I  often wondered  where the real me has been?  I then decided  where the real me is going!!!

MacArthurBug
on 6/25/06 8:27 am - KY
Janet: Give him time. Take him aside and really talk it though. Did he like you better chubby because it made him feel more secure? Sometimes spouses get worried or jelous that their SO's will suddenly become visable to the oppisite sex and therefore no longer find THEM attractive. Talk things through with your sweetie~!
(deactivated member)
on 6/25/06 11:56 pm - SC
You are so right..we have to keep THEM feeling attactive. It's not "all about us" as we seem to make things after WLS..new everything..new look, new clothes, new attitude, new desires..on and on..us, us, us.. Sorta like leaving the hubby in the dust..We need to aware they are having to deal with changes too, and we have to remember their needs. Thanks for your input, Amber..Best wishes on your upcoming surgery! It's getting close! I'll be sure to send up my prayers for you and an uneventful surgery! Thanks again, Janet
Deborah N.
on 7/7/06 12:30 pm - Westland, MI
I think Amber hit the nail on the head!!! I have already talked to my husband, showing him these posts also helps. He is my best friend and my support. And I want him to be there thru out this entire journey!! It.s for the both of us in a way...so Ic an be healthier and be with him. Do things with him. Enjoy doing things. Look sexy for him and only him!!!
Jennifer P.
on 8/7/06 3:20 am - Erie, PA
What you've all said is sooooo true. My angel and her husband sat us both down to talk about some of the strain that WLS can put on a marriage about 8 months before my surgery. My hubby and I have been really open and honest w/ each other about what concerns we may have in the relationship department including sexual concerns. This has helped. Now that I'm 4 weeks out and very clearly losing weight and inches he has started to question things....mostly in a teasing way.

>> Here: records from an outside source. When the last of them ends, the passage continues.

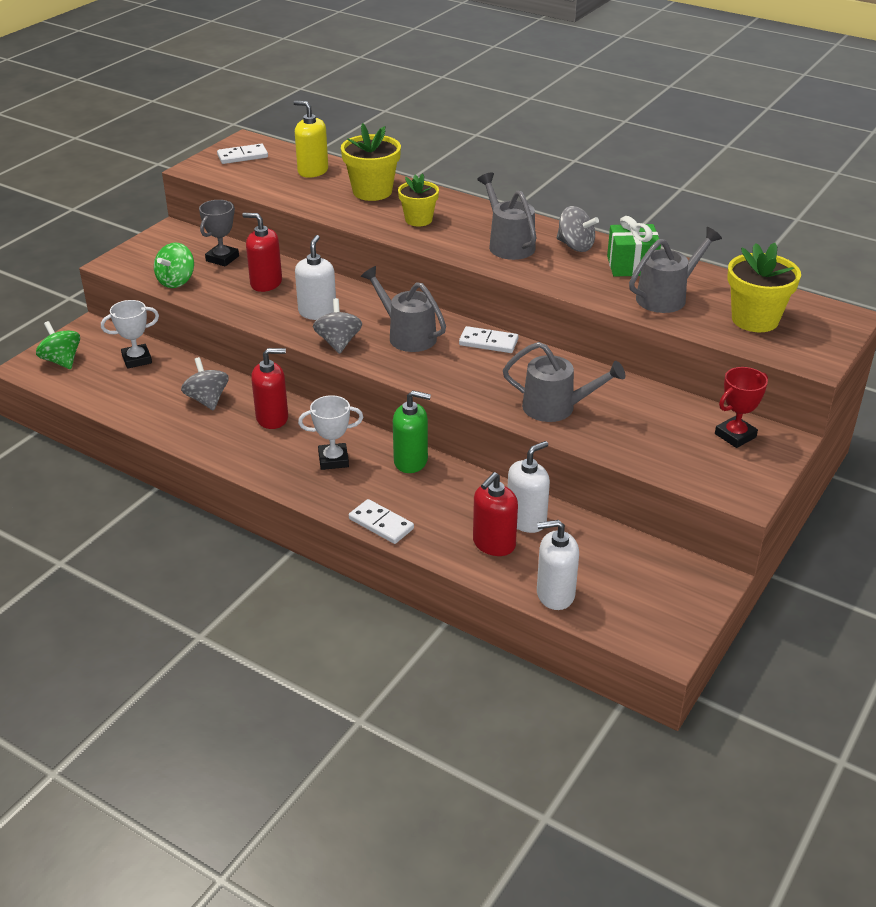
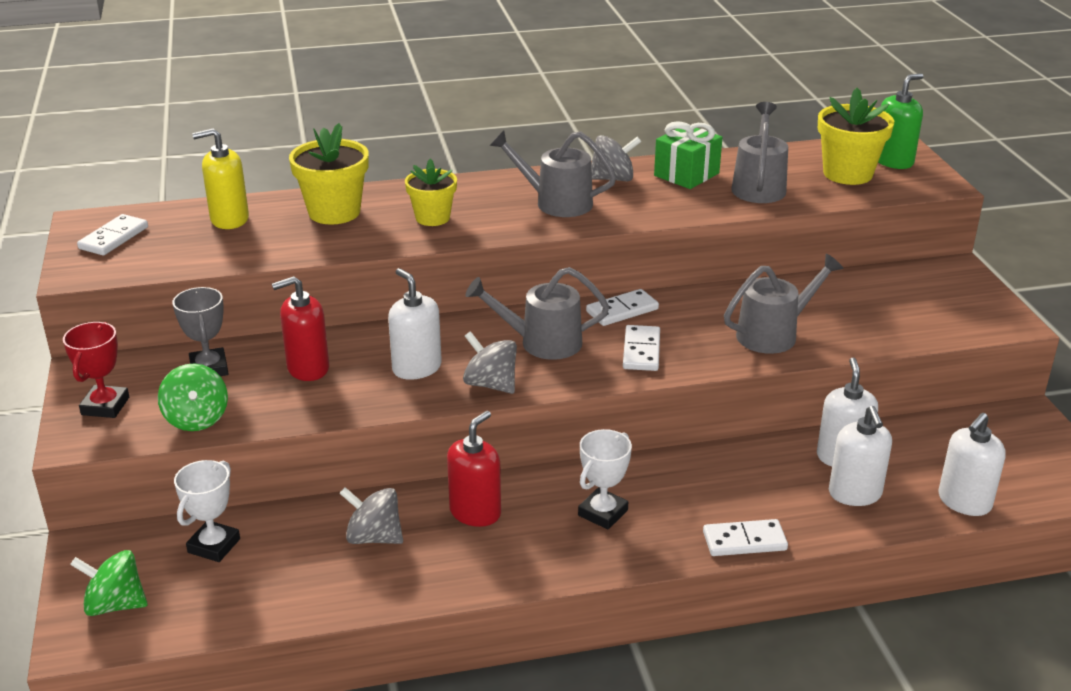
camera: 45 degrees left, 5 degrees down
(411, 461) = (670, 469): green soap dispenser -> green soap dispenser (893, 161)
(454, 371) = (641, 351): none -> white domino
(494, 544) = (855, 494): red soap dispenser -> white soap dispenser
(735, 435) = (924, 282): red trophy -> red trophy (105, 406)

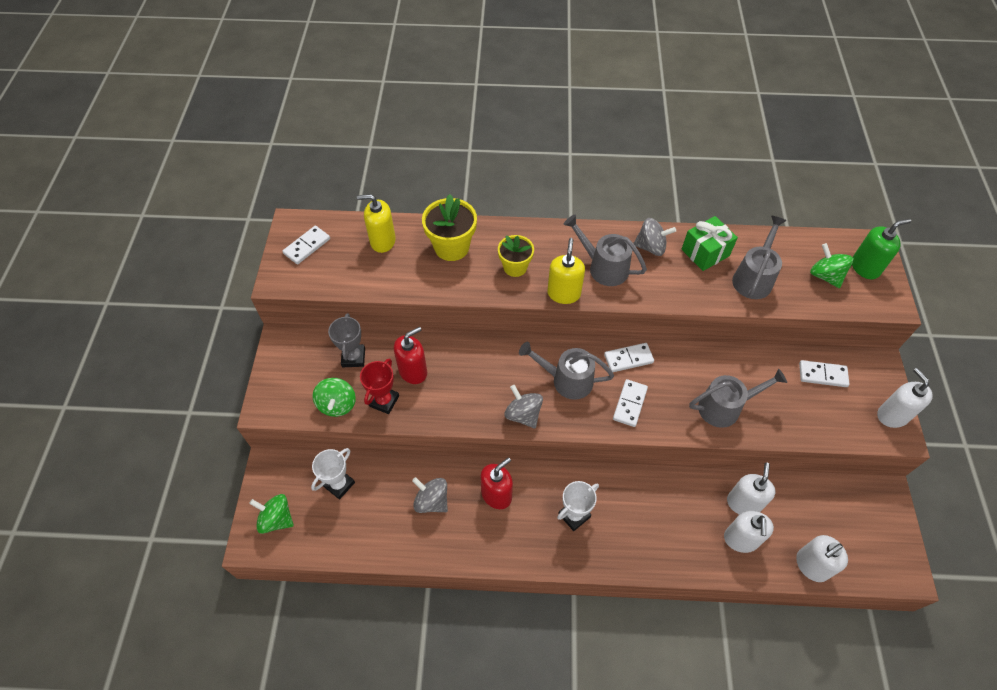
camera: 15 degrees right, 25 degrees up
(105, 406) = (286, 379): red trophy -> red trophy (384, 401)
(308, 368) = (413, 371): red soap dispenser -> red soap dispenser turned 150 degrees clockwise
(416, 368) = (480, 387): white soap dispenser -> white soap dispenser (892, 415)
(510, 231) = (564, 293): none -> yellow soap dispenser
(744, 541) = (655, 563): white domino -> white domino (822, 375)
(847, 174) = (825, 276): yellow flower pot -> green spinning top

I had to tell him that the comments about "my boyfriends" needed to stop for a little while. He tells me he loves me a lot more than he used to and he calls to check on me throughout the day. It's nice to have the extra attention but I know I need to give some of that back too. Make a conscious effort to be open w/ each other, say "I love you" a lot and if you need to be the aggressor for a while...your a new you on the outside so maybe it will be fun to change some of your inside habits too...LOL Good luck!!